The pool is for one thing: drinkin’. You will know you have consumed enough alcohol when you have lost your sunglasses, flip-flops, or cell phone, or you wake up face down in the arcade.

Once you are satisfied with your sunburn, stumble your dehydrated, shirtless self back to the hotel room. If you lost your flip-flops, just walk barefoot on the sizzling asphalt all the way back to your room. That’ll teach you. At this point, any sissies with whom you are sharing your room should be wrapping up their naps. Barge in, drunk and loud. It’s not your fault that your loofah-using pals need their beauty rest.

Now it is time to re-ice the beers. Only one out of every three ice machines works properly, so you might have to search a little. Most hotel rooms come with an ice bucket, most of which have sanitary bags. Open the ice bucket, line it with the bag, and fire it at anyone who is still asleep. When everyone is awake, throw it out the window–that thing is useless.

The little trashcan next to the desk is ten times larger than any ice bucket. Empty your buddies’ load rags from it and run to the ice machine. Fill that fucker up. If it won’t fit under the spigot, just guide the ice in with your hand. Laugh at any cubes that slide across the floor and get back to the room.

DO NOT, under ANY CIRCUMSTANCES, LET YOUR BUZZ FADE. You are in Las Vegas. You did not come here to sleep. You did not come here to shower. You did not come here to watch basketball highlights in a hotel room. Do not let these or any other activities take priority over your sole ambition: getting royally shitfaced and causing a scene. If any of your buddies have grown vaginas, levy serious insults and make comments about their owwies. If you have it in you, rub one out. It’s time to hit the town.

Nightlife: Drink booze in the room ’til you’re filled to the brim. Then drink five more sips. This is the only way to progress as an alcoholic. Fill every available pocket with beers and/or flasks. Start at Casino Royale. If you’re at the Flamingo, it’s a seven-minute walk. If anyone needs to eat, there’s a Chipotle, Panda Express, gross pizza place, and an overcharging Subway along the way.
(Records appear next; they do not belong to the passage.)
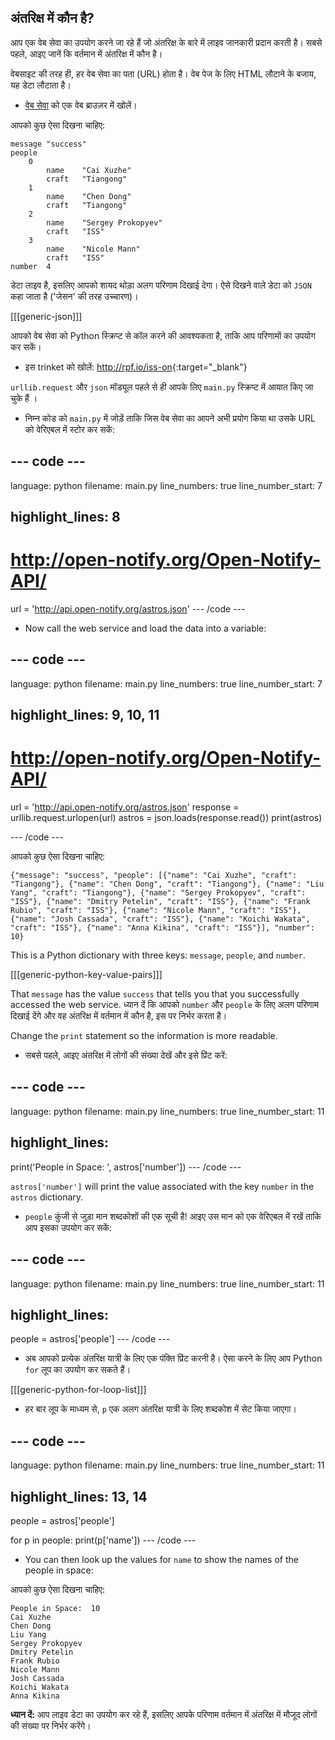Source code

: ## अंतरिक्ष में कौन है?

आप एक वेब सेवा का उपयोग करने जा रहे हैं जो अंतरिक्ष के बारे में लाइव जानकारी प्रदान करती है। सबसे पहले, आइए जानें कि वर्तमान में अंतरिक्ष में कौन है।

वेबसाइट की तरह ही, हर वेब सेवा का पता (URL) होता है। वेब पेज के लिए HTML लौटाने के बजाय, यह डेटा लौटाता है।

+ <a href="http://api.open-notify.org/astros.json" target="_blank">वेब सेवा</a> को एक वेब ब्राउज़र में खोलें।

आपको कुछ ऐसा दिखना चाहिए:

    message "success"
    people  
        0   
            name    "Cai Xuzhe"
            craft   "Tiangong"
        1   
            name    "Chen Dong"
            craft   "Tiangong"
        2   
            name    "Sergey Prokopyev"
            craft   "ISS"
        3   
            name    "Nicole Mann"
            craft   "ISS"
    number  4
    

डेटा लाइव है, इसलिए आपको शायद थोड़ा अलग परिणाम दिखाई देगा। ऐसे दिखने वाले डेटा को `JSON` कहा जाता है ('जेसन' की तरह उच्चारण)।

[[[generic-json]]]

आपको वेब सेवा को Python स्क्रिप्ट से कॉल करने की आवश्यकता है, ताकि आप परिणामों का उपयोग कर सकें।

+ इस trinket को खोलें: <http://rpf.io/iss-on>{:target="_blank"}

`urllib.request` और `json` मॉड्यूल पहले से ही आपके लिए `main.py` स्क्रिप्ट में आयात किए जा चुके हैं ।

+ निम्न कोड को `main.py` में जोड़ें ताकि जिस वेब सेवा का आपने अभी प्रयोग किया था उसके URL को वेरिएबल में स्टोर कर सकें:

## \--- code \---

language: python filename: main.py line_numbers: true line_number_start: 7

## highlight_lines: 8

# http://open-notify.org/Open-Notify-API/

url = 'http://api.open-notify.org/astros.json' \--- /code \---

+ Now call the web service and load the data into a variable:

## \--- code \---

language: python filename: main.py line_numbers: true line_number_start: 7

## highlight_lines: 9, 10, 11

# http://open-notify.org/Open-Notify-API/

url = 'http://api.open-notify.org/astros.json' response = urllib.request.urlopen(url) astros = json.loads(response.read()) print(astros)

\--- /code \---

आपको कुछ ऐसा दिखना चाहिए:

    {"message": "success", "people": [{"name": "Cai Xuzhe", "craft": "Tiangong"}, {"name": "Chen Dong", "craft": "Tiangong"}, {"name": "Liu Yang", "craft": "Tiangong"}, {"name": "Sergey Prokopyev", "craft": "ISS"}, {"name": "Dmitry Petelin", "craft": "ISS"}, {"name": "Frank Rubio", "craft": "ISS"}, {"name": "Nicole Mann", "craft": "ISS"}, {"name": "Josh Cassada", "craft": "ISS"}, {"name": "Koichi Wakata", "craft": "ISS"}, {"name": "Anna Kikina", "craft": "ISS"}], "number": 10}
    

This is a Python dictionary with three keys: `message`, `people`, and `number`.

[[[generic-python-key-value-pairs]]]

That `message` has the value `success` that tells you that you successfully accessed the web service. ध्यान दें कि आपको `number` और `people` के लिए अलग परिणाम दिखाई देंगे और वह अंतरिक्ष में वर्तमान में कौन है, इस पर निर्भर करता है।

Change the `print` statement so the information is more readable.

+ सबसे पहले, आइए अंतरिक्ष में लोगों की संख्या देखें और इसे प्रिंट करें:

## \--- code \---

language: python filename: main.py line_numbers: true line_number_start: 11

## highlight_lines:

print('People in Space: ', astros['number']) \--- /code \---

`astros['number']` will print the value associated with the key `number` in the `astros` dictionary.

+ `people` कुंजी से जुड़ा मान शब्दकोशों की एक सूची है! आइए उस मान को एक वेरिएबल में रखें ताकि आप इसका उपयोग कर सकें:

## \--- code \---

language: python filename: main.py line_numbers: true line_number_start: 11

## highlight_lines:

people = astros['people'] \--- /code \---

+ अब आपको प्रत्येक अंतरिक्ष यात्री के लिए एक पंक्ति प्रिंट करनी है। ऐसा करने के लिए आप Python `for` लूप का उपयोग कर सकते हैं।

[[[generic-python-for-loop-list]]]

+ हर बार लूप के माध्यम से, `p` एक अलग अंतरिक्ष यात्री के लिए शब्दकोश में सेट किया जाएगा।

## \--- code \---

language: python filename: main.py line_numbers: true line_number_start: 11

## highlight_lines: 13, 14

people = astros['people']

for p in people: print(p['name']) \--- /code \---

+ You can then look up the values for `name` to show the names of the people in space:

आपको कुछ ऐसा दिखना चाहिए:

    People in Space:  10
    Cai Xuzhe
    Chen Dong
    Liu Yang
    Sergey Prokopyev
    Dmitry Petelin
    Frank Rubio
    Nicole Mann
    Josh Cassada
    Koichi Wakata
    Anna Kikina
    

**ध्यान दें:** आप लाइव डेटा का उपयोग कर रहे हैं, इसलिए आपके परिणाम वर्तमान में अंतरिक्ष में मौजूद लोगों की संख्या पर निर्भर करेंगे।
If your pals can’t handle those options, you are rollin’ with homos.

Though recently remodeled, Casino Royale is still a dump. But it’s a dump with one-dollar Michelobs, buck-fifty Bud Lights, three-dollar craps, five-dollar blackjack, and buck-fifty ATM fee. As long as you tip anything, your cocktail chick will bring you and all your buddies two drinks each, every five minutes.

It’s almost impossible to get kicked out of Casino Royale, but you will know it’s time to leave when you are hitting the ATM a second time. Hit it and quit it. Before you leave, order as many beers as you can hold. You’re gonna need ’em.

O’Sheas is nearby, and they have beer pong. The place is chock-full of morons and Tucker Max worshippers in Polo shirts. If you and your buddies can’t get drunk at O’Sheas, there is no hope for you. Pack your bags and head back to Oklahoma.

Once your crew is sufficiently smashed, quell any ideas about strip clubs and head to the Mirage. By this time there should be a slew of slobbering drunk club hags bouncing around the casino whining about their feet hurting. I don’t recommend it, but if they invite you, you can go party in their room. Nobody is going to hook up and you will basically just sit around and watch drunk bimbos try to relocate their voluntarily lost friend, who is probably blowing some dork.

The poker room at the Mirage is great like Eli Porter’s lyrics. Don, the guy in charge there, won’t kick you out so long as you use letters instead of cuss words (e.g. “S my C you F’ing Dhead”).

Your last stop of the night, especially if you’re staying at the Tropicana, should be Hooters casino. I almost always show up too late for it, since I always stop to high-five the escort flyer Mexicans. But between midnight and 6 A.M., Hooters has 25-cent wings. I don’t recommend gambling there. Not only will you lose, but the craps table has a black rubber pad around it, and if you lean on it (you will) your arms turn black like you spongebathed yourself with newspaper.

So there you have it. It’s obviously a guide for guys, but if you’re a lady reading this, please spread Vegas And Gambling Is Now Awesomer! among your guy friends.